The House Natural Resources Committee Republicans, led by Ranking Member Bruce Westerman, highlighted a series of funding discrepancies in the Biden administration’s FY23 budget, in a letter sent to Interior Secretary Deb Haaland and Agriculture Secretary Tom Vilsack and obtained by The Daily Caller News Foundation on Tuesday.
In the letter, Westerman and the other Republicans noted that the administration’s budget suggested that funds appropriated under Great American Outdoors Act’s (GAOA) Legacy Restoration Fund (LRF) were being given to “overhead costs” instead of specific projects as the bill intended when it was passed in 2020. The program awards several Interior Department (DOI) and Agriculture Department (USDA) subagencies a total of $1.9 billion per year between 2021-2025 for park restoration projects.
“Despite the intention of GAOA to address real deferred maintenance needs, portions of funds are dedicated to administrative costs and contingency funds,” the Republicans wrote to Haaland and Vilsack. “Alarmingly, more than 30 percent of FY 2023 [National Park Service (NPS)] Legacy Restoration Funds are dedicated to overhead costs, rather than obligated to specific projects.”
They added that between 13-17% of the LRF funds allocated to the Fish and Wildlife Service, Bureau of Land Management and Forest Service were also earmarked for overhead costs. (RELATED: Biden’s War On Oil, Gas Drilling Likely To Hurt Environmental Conservation Programs)
The GAOA was particularly designed to address the massive $12 billion maintenance backlog within the NPS, allocating 70% of total LRF funds to the DOI agency, according to the Republicans.
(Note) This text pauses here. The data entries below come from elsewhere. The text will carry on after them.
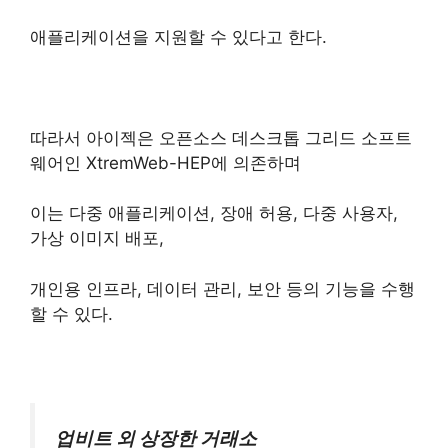
애플리케이션을 지원할 수 있다고 한다.
따라서 아이젝은 오픈소스 데스크톱 그리드 소프트
웨어인 XtremWeb-HEP에 의존하며
이는 다중 애플리케이션, 장애 허용, 다중 사용자,
가상 이미지 배포,
개인용 인프라, 데이터 관리, 보안 등의 기능을 수행
할 수 있다.
업비트 외 상장한 거래소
Most national park infrastructure was more than 60 years old and 21,000 miles of park trails were in need of repair when Congress passed the legislation.
“We can’t just allocate taxpayer funding toward projects and then say our work is done. Legislation like GAOA is essential to restoring and upkeeping our national parks, but it’s going to take continued oversight to ensure agencies are using this funding for its intended purpose,” Westerman told TheDCNF in a statement Tuesday.
“I’m deeply concerned to see that, despite Congress passing GAOA several years ago, the Park Service’s deferred maintenance backlog has nearly doubled, so I’m interested to hear from Secretaries Haaland and Vilsack on exactly how they’re implementing this important legislation,” he continued. “Republicans on our committee will continue oversight of GAOA funding to ensure each taxpayer dollar is well-spent.”
In addition, the DOI’s inspector general issued a report in March that similarly found the department had failed to develop a strategy to maximize the impact of the LRF portion of the GAOA.
The lawmakers also expressed concern Tuesday that the DOI was using the program to fund urban park projects in major cities rather than maintenance projects in national parks. Three of the four most expensive projects accounted for a fifth of total FY23 LRF funds given to the NPS and were located in Washington, D.C. or San Francisco, they said.
“The heavy concentration of funding to select urban projects alone raises questions about whether DOI is utilizing taxpayer funds to effectively address the greatest number of deferred maintenance projects across the country, or whether the agency is simply funneling money to multi-million-dollar projects in wealthy urban areas,” the Republicans wrote.
The lawmakers asked the departments to share a series of documents laying out how they have distributed LRF funds by May 31.
The DOI and USDA didn’t immediately respond to requests for comment from TheDCNF.